Nothing but an exact copy of the data should be given.

§ Given records
* * * * *

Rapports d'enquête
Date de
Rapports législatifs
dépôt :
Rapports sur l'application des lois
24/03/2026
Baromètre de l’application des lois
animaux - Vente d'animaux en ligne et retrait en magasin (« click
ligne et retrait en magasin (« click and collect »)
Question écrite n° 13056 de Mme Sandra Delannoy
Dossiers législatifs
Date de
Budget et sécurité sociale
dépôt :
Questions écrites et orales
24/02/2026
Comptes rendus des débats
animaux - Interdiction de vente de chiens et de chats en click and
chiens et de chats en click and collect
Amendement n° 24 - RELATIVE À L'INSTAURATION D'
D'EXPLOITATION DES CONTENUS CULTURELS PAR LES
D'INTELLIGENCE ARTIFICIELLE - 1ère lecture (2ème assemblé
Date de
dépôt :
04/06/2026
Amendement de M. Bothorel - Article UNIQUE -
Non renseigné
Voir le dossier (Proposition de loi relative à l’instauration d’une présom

* * * * *

§ Result below
Rapports d'enquête
Date de
Rapports législatifs
dépôt :
Rapports sur l'application des lois
24/03/2026
Baromètre de l’application des lois
animaux - Vente d'animaux en ligne et retrait en magasin (« click
ligne et retrait en magasin (« click and collect »)
Question écrite n° 13056 de Mme Sandra Delannoy
Dossiers législatifs
Date de
Budget et sécurité sociale
dépôt :
Questions écrites et orales
24/02/2026
Comptes rendus des débats
animaux - Interdiction de vente de chiens et de chats en click and
chiens et de chats en click and collect
Amendement n° 24 - RELATIVE À L'INSTAURATION D'
D'EXPLOITATION DES CONTENUS CULTURELS PAR LES
D'INTELLIGENCE ARTIFICIELLE - 1ère lecture (2ème assemblé
Date de
dépôt :
04/06/2026
Amendement de M. Bothorel - Article UNIQUE -
Non renseigné
Voir le dossier (Proposition de loi relative à l’instauration d’une présom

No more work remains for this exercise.